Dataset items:
-- Opening Marker --

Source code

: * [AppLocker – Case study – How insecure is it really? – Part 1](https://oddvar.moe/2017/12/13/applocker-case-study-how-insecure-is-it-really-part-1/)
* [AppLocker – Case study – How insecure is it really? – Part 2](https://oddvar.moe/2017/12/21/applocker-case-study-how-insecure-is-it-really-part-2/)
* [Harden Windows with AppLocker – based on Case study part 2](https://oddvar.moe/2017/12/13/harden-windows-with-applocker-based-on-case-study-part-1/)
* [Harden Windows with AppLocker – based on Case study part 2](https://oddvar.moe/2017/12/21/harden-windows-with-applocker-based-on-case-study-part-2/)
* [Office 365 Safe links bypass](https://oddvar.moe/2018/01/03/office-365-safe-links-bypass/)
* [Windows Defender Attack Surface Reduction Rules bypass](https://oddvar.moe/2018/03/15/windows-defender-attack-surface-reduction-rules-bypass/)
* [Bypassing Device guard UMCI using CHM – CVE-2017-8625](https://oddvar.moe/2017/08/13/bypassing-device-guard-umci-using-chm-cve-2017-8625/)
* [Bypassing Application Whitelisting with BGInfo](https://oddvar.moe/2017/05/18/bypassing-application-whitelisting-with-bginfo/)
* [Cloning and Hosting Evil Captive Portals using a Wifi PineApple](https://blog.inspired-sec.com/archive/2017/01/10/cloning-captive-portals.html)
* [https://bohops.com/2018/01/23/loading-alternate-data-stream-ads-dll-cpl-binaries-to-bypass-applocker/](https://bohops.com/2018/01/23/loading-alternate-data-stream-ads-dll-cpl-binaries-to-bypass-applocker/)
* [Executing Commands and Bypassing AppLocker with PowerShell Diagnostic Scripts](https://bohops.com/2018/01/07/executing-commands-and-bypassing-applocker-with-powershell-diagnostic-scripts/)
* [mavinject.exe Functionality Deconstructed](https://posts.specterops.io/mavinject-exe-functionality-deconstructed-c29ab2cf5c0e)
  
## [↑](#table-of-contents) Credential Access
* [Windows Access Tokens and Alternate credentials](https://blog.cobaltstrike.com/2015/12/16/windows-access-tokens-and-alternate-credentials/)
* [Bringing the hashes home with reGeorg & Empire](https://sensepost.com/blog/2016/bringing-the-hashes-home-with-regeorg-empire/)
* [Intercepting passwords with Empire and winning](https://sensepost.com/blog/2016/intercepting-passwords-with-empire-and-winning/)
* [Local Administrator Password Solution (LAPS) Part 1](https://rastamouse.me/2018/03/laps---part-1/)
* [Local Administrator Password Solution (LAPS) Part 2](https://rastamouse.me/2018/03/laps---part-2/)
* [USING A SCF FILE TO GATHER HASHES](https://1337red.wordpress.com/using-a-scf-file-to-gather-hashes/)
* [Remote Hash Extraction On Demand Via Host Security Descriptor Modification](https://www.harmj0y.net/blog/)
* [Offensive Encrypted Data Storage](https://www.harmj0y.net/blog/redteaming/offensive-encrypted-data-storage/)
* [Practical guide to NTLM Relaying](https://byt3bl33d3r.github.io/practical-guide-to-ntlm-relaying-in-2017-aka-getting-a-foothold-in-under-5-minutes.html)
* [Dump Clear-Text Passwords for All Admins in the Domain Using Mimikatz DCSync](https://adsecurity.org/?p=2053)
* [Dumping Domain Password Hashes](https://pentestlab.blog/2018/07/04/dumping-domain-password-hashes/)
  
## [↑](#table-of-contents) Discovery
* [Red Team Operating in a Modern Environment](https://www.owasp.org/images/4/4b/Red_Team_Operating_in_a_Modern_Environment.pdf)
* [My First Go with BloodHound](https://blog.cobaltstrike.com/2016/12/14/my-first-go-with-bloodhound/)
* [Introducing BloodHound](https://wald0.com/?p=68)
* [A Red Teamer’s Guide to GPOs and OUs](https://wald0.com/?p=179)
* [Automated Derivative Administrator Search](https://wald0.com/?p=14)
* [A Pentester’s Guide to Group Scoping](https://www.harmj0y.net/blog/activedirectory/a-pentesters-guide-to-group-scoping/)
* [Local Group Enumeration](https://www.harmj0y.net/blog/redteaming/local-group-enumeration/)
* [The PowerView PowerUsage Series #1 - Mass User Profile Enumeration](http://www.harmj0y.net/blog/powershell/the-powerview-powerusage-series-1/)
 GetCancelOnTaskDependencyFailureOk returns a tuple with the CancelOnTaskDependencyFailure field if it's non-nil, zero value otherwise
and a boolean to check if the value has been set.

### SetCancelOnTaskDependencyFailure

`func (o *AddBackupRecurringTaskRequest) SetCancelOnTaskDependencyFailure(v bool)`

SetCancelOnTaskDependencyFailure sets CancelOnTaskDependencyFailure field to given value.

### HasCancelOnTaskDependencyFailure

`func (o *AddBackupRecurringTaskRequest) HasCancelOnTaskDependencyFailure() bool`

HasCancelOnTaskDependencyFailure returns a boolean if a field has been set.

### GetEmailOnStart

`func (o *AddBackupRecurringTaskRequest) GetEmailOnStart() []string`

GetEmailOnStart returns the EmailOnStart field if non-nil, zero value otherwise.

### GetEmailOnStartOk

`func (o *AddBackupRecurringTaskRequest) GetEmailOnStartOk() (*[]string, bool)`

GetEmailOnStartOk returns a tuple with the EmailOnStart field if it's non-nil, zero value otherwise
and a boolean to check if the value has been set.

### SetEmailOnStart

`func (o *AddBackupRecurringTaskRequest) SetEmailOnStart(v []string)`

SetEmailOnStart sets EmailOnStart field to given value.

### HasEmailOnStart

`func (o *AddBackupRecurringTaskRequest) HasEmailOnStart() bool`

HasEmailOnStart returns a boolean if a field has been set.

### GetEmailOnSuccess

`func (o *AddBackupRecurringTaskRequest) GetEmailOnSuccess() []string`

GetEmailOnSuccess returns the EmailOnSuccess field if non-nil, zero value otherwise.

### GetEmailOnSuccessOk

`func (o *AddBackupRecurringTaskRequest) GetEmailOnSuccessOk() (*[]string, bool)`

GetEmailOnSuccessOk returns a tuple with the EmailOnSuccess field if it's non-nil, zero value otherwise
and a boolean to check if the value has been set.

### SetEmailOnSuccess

-- Closing Marker --
-- Opening Marker --

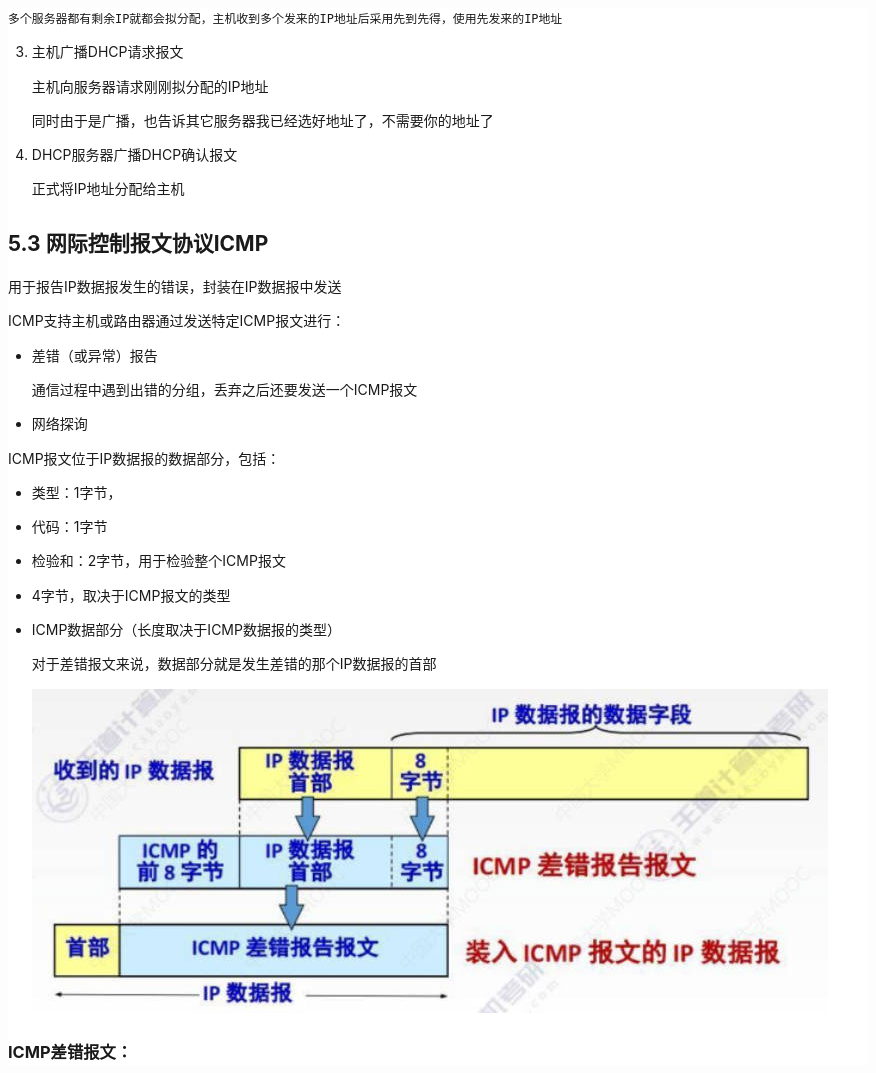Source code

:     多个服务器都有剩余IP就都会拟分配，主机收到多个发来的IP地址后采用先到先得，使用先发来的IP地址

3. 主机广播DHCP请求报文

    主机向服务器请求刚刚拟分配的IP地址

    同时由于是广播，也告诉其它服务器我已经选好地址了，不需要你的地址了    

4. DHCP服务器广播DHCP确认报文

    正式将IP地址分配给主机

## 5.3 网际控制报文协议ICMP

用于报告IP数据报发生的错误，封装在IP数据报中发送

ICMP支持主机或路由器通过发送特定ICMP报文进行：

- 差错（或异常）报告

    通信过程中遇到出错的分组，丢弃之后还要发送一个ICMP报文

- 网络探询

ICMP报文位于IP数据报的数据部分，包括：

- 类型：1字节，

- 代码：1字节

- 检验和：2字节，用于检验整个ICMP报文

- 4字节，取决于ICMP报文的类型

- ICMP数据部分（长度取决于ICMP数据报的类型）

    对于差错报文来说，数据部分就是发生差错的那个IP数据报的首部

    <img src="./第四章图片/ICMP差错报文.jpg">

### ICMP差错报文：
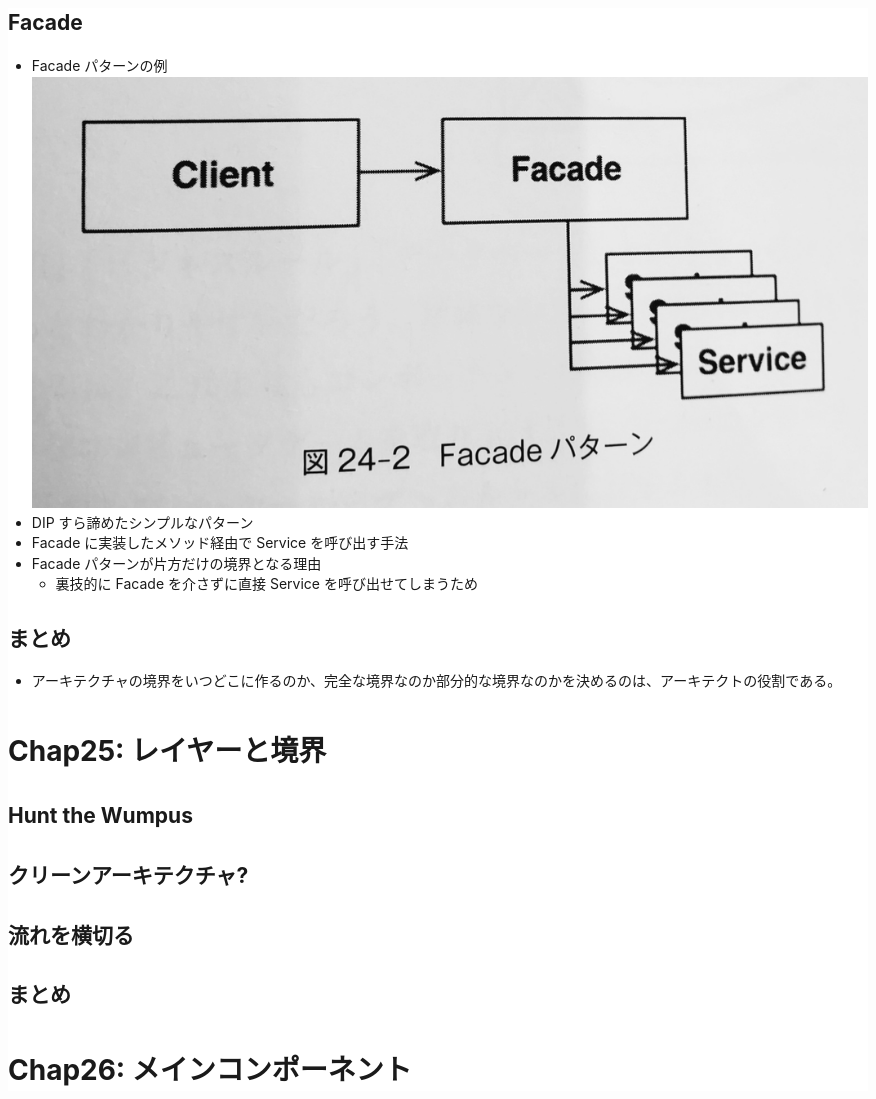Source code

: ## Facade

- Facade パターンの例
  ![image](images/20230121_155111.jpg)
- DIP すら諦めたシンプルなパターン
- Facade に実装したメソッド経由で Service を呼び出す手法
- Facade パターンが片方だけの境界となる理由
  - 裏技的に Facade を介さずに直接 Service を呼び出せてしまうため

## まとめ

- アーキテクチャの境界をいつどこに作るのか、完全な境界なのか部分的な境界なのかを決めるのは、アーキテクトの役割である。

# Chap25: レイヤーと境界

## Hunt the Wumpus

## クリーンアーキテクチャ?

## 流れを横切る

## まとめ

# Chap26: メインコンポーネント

-- Closing Marker --
-- Opening Marker --

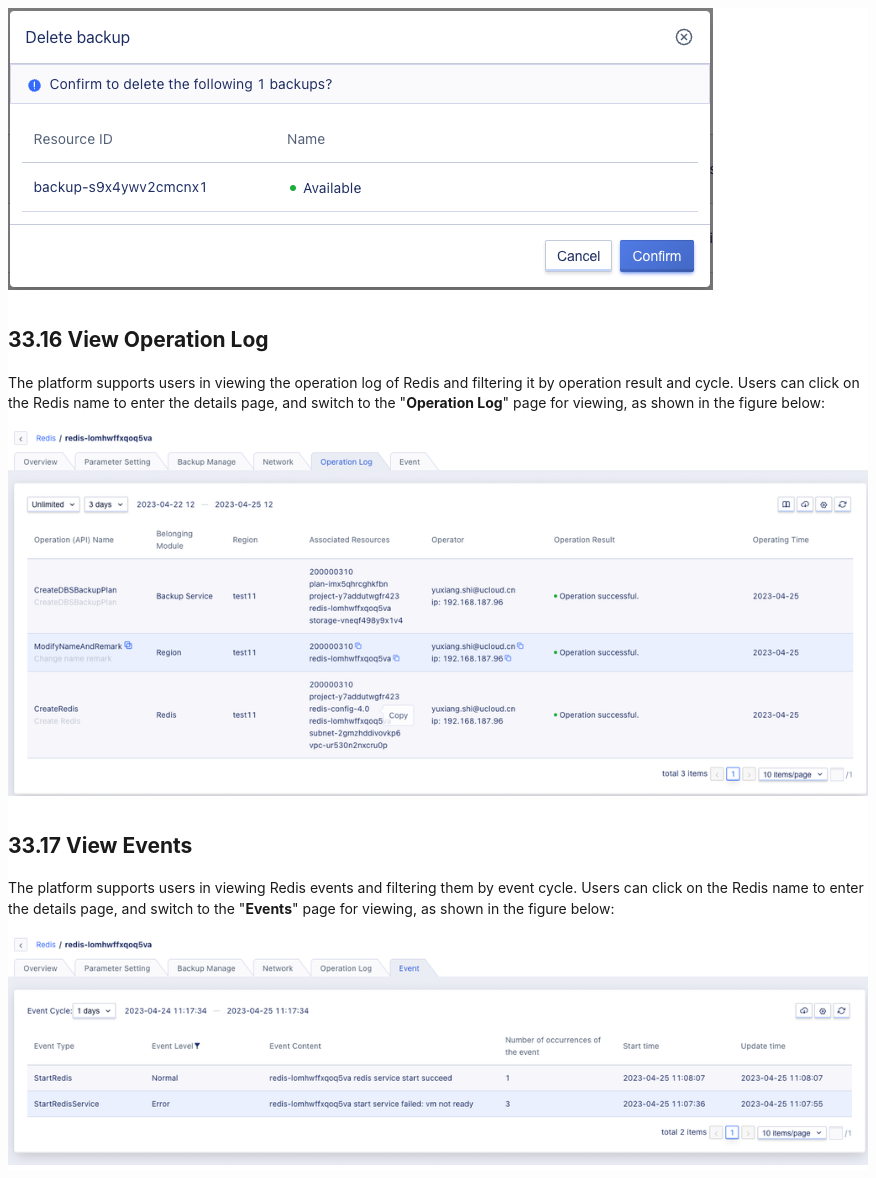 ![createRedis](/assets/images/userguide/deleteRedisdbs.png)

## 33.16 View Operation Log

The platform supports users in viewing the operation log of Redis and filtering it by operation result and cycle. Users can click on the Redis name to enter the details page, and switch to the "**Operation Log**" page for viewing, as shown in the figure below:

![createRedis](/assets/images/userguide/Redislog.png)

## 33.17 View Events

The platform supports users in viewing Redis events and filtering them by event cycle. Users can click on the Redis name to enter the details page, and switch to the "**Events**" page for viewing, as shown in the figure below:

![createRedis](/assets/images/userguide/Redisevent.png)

-- Closing Marker --

Every line above between the one containing "对于差错报文来说，数据部分就是发生差错的那个IP数据报的首部" and the one containing "# Chap26: メインコンポーネント", those two included, is to be printed exactly. No pictures go into the copy.

REPLY:
    对于差错报文来说，数据部分就是发生差错的那个IP数据报的首部

    <img src="./第四章图片/ICMP差错报文.jpg">

### ICMP差错报文：
Source code

: ## Facade

- Facade パターンの例
  ![image](images/20230121_155111.jpg)
- DIP すら諦めたシンプルなパターン
- Facade に実装したメソッド経由で Service を呼び出す手法
- Facade パターンが片方だけの境界となる理由
  - 裏技的に Facade を介さずに直接 Service を呼び出せてしまうため

## まとめ

- アーキテクチャの境界をいつどこに作るのか、完全な境界なのか部分的な境界なのかを決めるのは、アーキテクトの役割である。

# Chap25: レイヤーと境界

## Hunt the Wumpus

## クリーンアーキテクチャ?

## 流れを横切る

## まとめ

# Chap26: メインコンポーネント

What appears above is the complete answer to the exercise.